# EXERCISE DIRECTIONS:
Go over the data and copy out each line with "down" in it.

--- STORED DATA ---

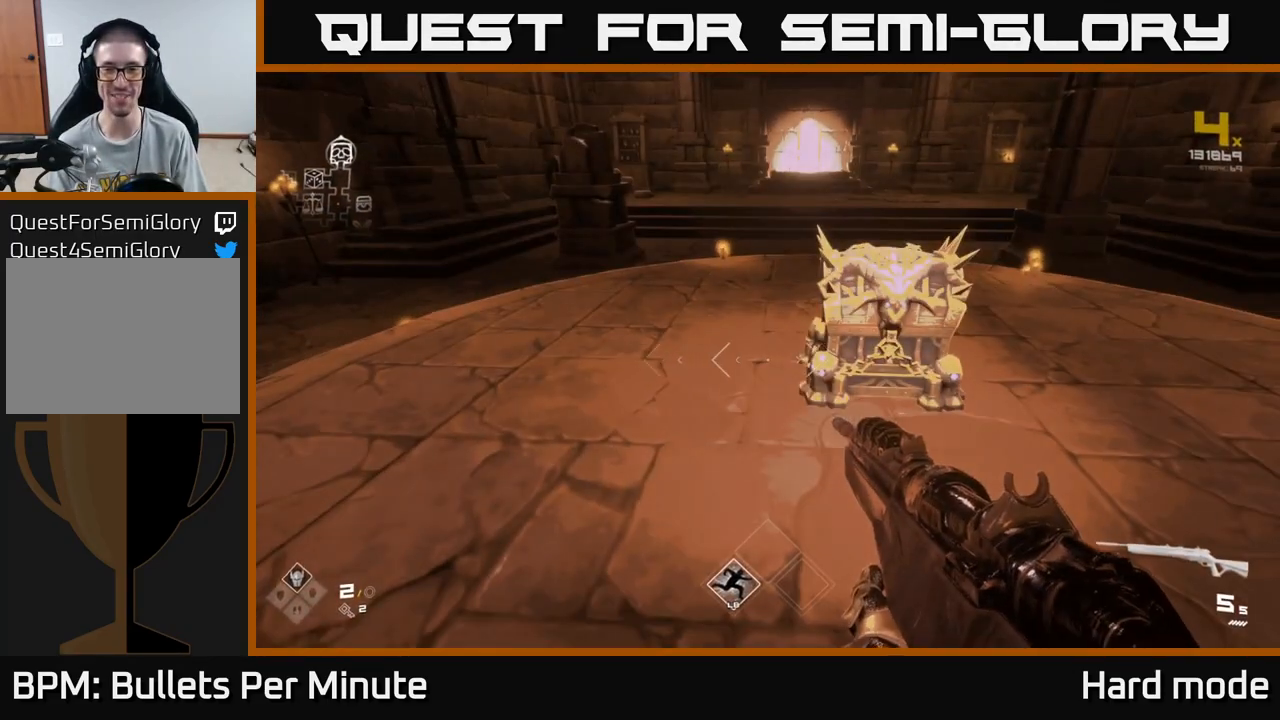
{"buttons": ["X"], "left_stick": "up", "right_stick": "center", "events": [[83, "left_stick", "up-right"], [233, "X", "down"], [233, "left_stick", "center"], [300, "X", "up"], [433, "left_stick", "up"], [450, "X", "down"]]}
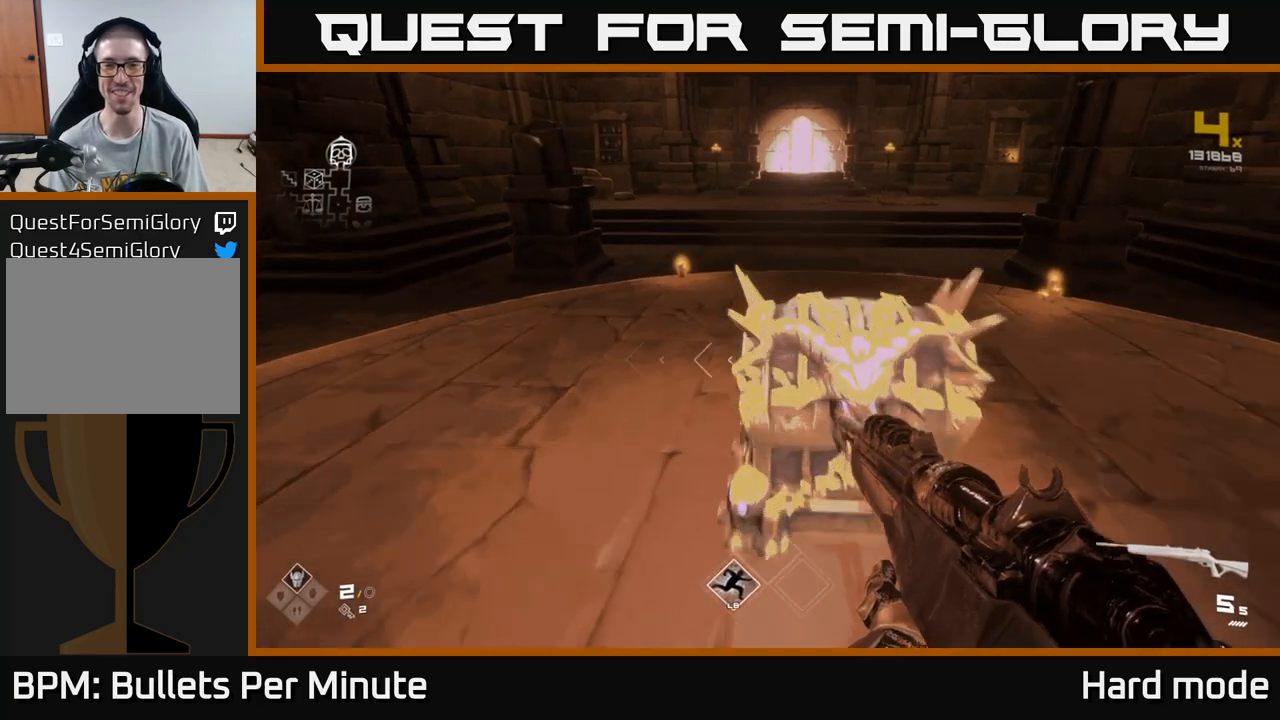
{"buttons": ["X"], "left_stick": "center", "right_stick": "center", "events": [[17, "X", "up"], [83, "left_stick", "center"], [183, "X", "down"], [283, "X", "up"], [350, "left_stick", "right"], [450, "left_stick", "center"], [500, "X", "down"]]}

---
--- STORED DATA ---

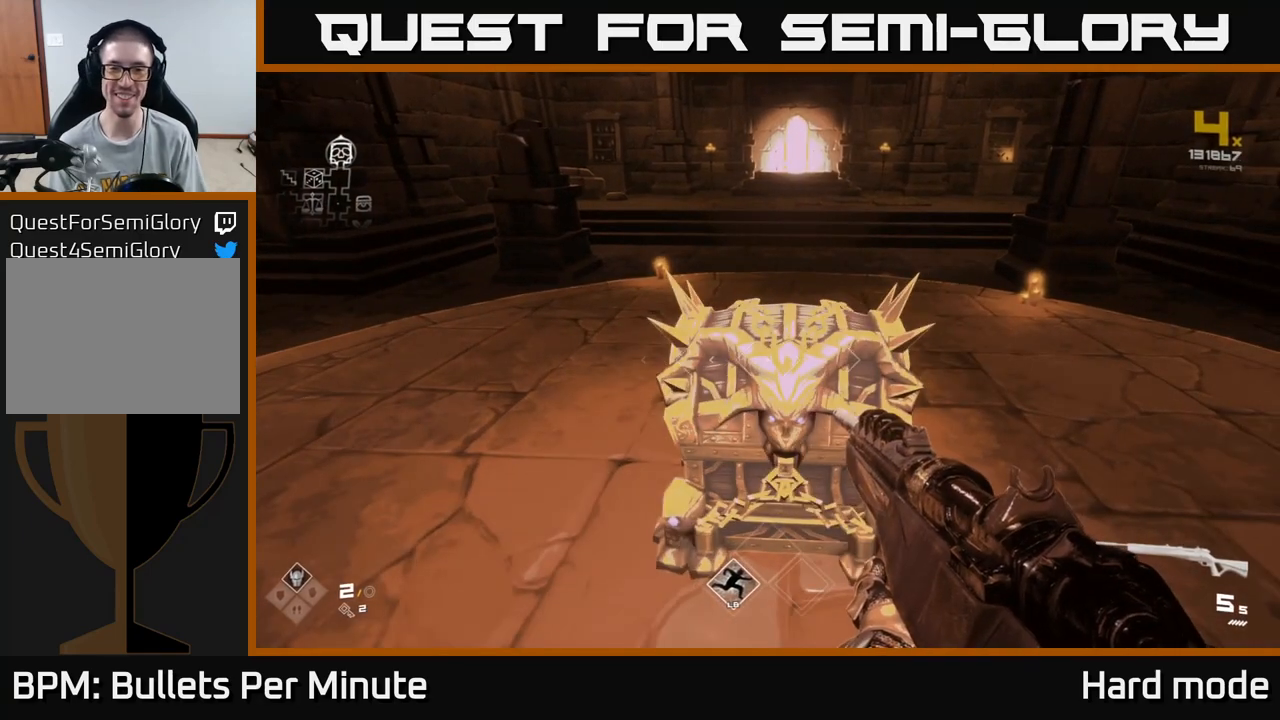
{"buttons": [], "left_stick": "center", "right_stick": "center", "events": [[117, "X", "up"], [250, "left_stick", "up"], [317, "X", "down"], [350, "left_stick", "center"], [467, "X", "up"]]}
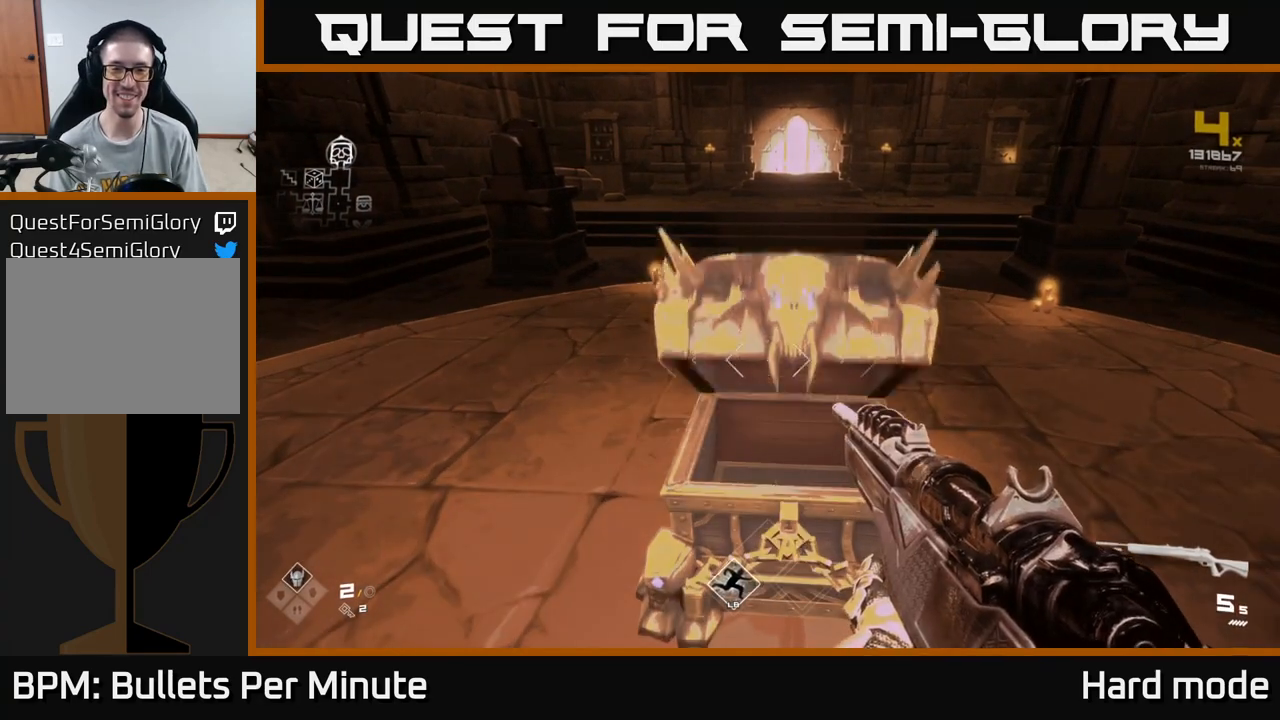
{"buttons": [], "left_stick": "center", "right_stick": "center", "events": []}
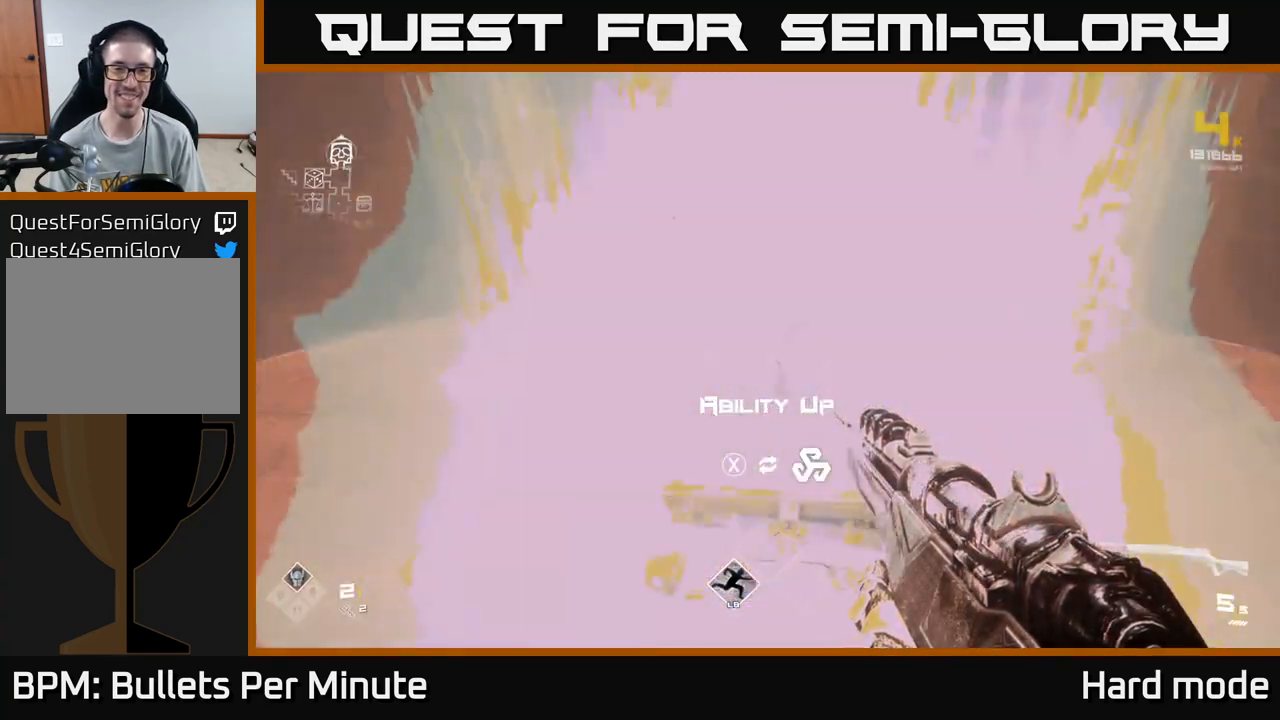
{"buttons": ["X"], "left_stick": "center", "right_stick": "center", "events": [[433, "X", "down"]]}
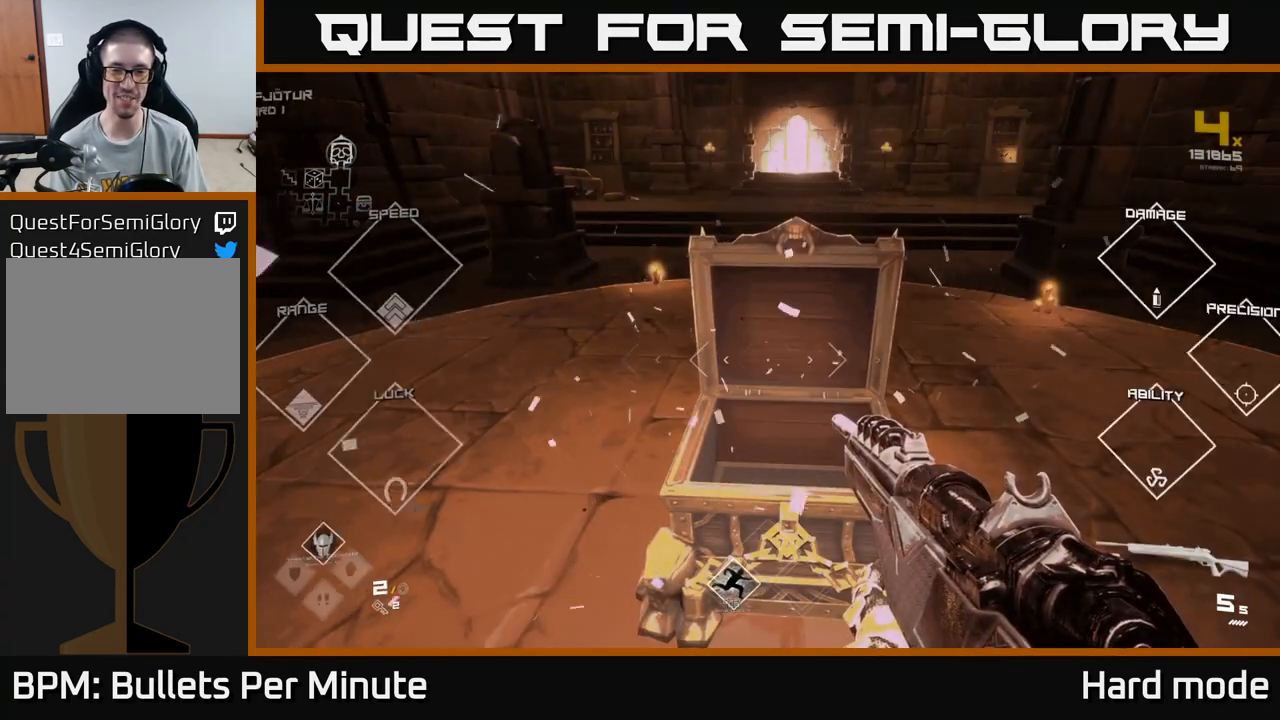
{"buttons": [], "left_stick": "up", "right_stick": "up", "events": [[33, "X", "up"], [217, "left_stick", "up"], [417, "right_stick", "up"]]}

---
--- STORED DATA ---

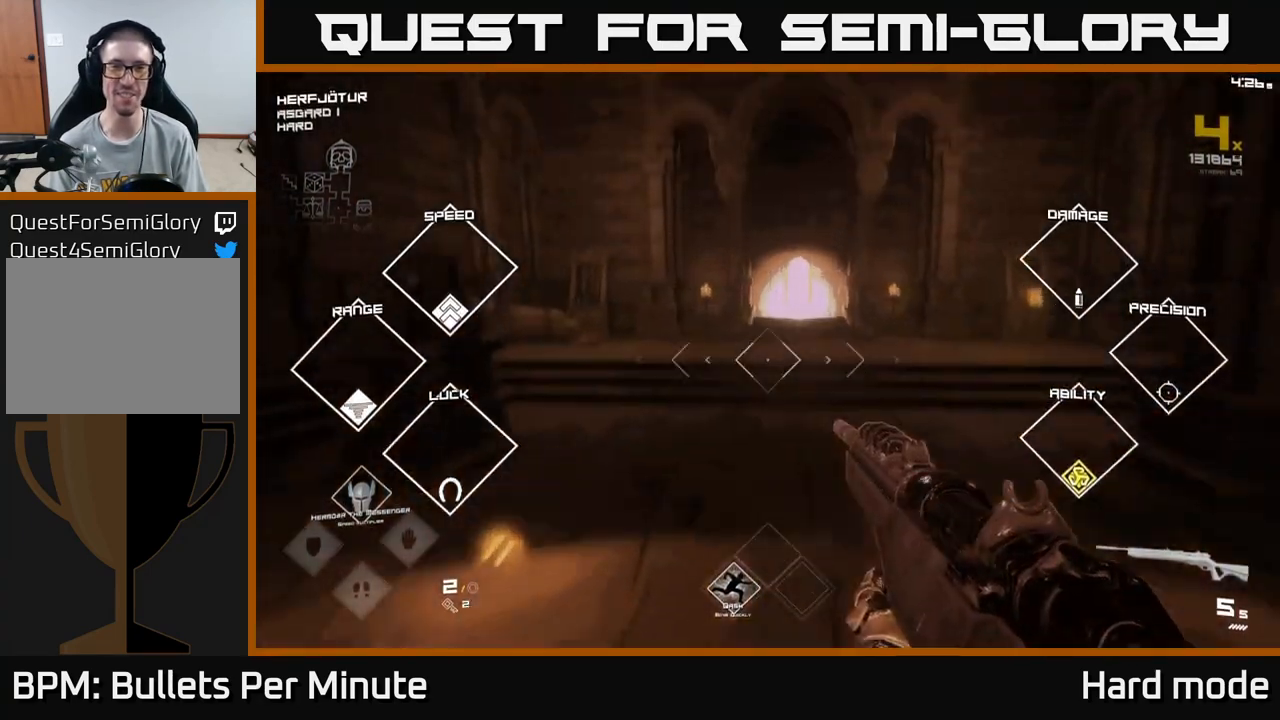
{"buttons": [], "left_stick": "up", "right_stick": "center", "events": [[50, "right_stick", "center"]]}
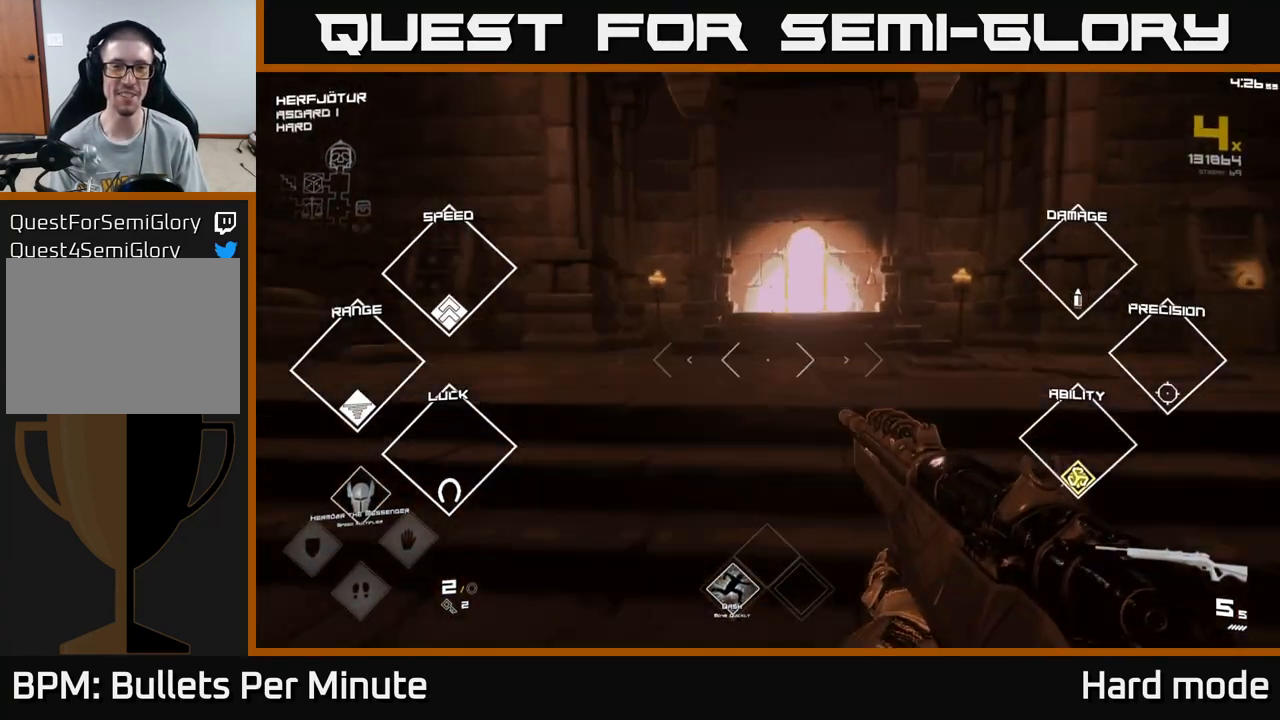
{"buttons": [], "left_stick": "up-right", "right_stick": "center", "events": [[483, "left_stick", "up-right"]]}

---

# ANSWER FOR THE TASK:
{"buttons": ["X"], "left_stick": "up", "right_stick": "center", "events": [[83, "left_stick", "up-right"], [233, "X", "down"], [233, "left_stick", "center"], [300, "X", "up"], [433, "left_stick", "up"], [450, "X", "down"]]}
{"buttons": ["X"], "left_stick": "center", "right_stick": "center", "events": [[17, "X", "up"], [83, "left_stick", "center"], [183, "X", "down"], [283, "X", "up"], [350, "left_stick", "right"], [450, "left_stick", "center"], [500, "X", "down"]]}
{"buttons": [], "left_stick": "center", "right_stick": "center", "events": [[117, "X", "up"], [250, "left_stick", "up"], [317, "X", "down"], [350, "left_stick", "center"], [467, "X", "up"]]}
{"buttons": ["X"], "left_stick": "center", "right_stick": "center", "events": [[433, "X", "down"]]}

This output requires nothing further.